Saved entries
*-*-*
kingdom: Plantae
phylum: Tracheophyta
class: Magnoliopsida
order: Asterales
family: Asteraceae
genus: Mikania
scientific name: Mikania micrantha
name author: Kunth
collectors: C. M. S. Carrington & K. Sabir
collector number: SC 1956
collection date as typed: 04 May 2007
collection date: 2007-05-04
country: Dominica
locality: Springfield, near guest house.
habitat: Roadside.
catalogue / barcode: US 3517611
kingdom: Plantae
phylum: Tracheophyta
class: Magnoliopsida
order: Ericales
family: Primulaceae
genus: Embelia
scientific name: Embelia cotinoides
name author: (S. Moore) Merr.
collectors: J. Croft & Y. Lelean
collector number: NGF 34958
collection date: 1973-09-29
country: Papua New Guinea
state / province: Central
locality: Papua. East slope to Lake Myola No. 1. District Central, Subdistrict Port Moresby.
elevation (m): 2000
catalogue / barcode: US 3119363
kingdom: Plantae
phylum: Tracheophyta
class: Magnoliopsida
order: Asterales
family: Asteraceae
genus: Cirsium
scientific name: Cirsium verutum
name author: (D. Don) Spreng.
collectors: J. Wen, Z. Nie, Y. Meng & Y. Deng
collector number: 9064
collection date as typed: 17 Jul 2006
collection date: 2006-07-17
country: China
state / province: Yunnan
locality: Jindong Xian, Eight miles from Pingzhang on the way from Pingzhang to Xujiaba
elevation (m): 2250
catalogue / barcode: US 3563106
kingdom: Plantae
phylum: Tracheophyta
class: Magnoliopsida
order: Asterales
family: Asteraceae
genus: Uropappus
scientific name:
*-*-*
• **Requirements**
Please update these records: replace "locality" with "collection site" and leave everything else unchanged.

• **Task result**
kingdom: Plantae
phylum: Tracheophyta
class: Magnoliopsida
order: Asterales
family: Asteraceae
genus: Mikania
scientific name: Mikania micrantha
name author: Kunth
collectors: C. M. S. Carrington & K. Sabir
collector number: SC 1956
collection date as typed: 04 May 2007
collection date: 2007-05-04
country: Dominica
collection site: Springfield, near guest house.
habitat: Roadside.
catalogue / barcode: US 3517611
kingdom: Plantae
phylum: Tracheophyta
class: Magnoliopsida
order: Ericales
family: Primulaceae
genus: Embelia
scientific name: Embelia cotinoides
name author: (S. Moore) Merr.
collectors: J. Croft & Y. Lelean
collector number: NGF 34958
collection date: 1973-09-29
country: Papua New Guinea
state / province: Central
collection site: Papua. East slope to Lake Myola No. 1. District Central, Subdistrict Port Moresby.
elevation (m): 2000
catalogue / barcode: US 3119363
kingdom: Plantae
phylum: Tracheophyta
class: Magnoliopsida
order: Asterales
family: Asteraceae
genus: Cirsium
scientific name: Cirsium verutum
name author: (D. Don) Spreng.
collectors: J. Wen, Z. Nie, Y. Meng & Y. Deng
collector number: 9064
collection date as typed: 17 Jul 2006
collection date: 2006-07-17
country: China
state / province: Yunnan
collection site: Jindong Xian, Eight miles from Pingzhang on the way from Pingzhang to Xujiaba
elevation (m): 2250
catalogue / barcode: US 3563106
kingdom: Plantae
phylum: Tracheophyta
class: Magnoliopsida
order: Asterales
family: Asteraceae
genus: Uropappus
scientific name:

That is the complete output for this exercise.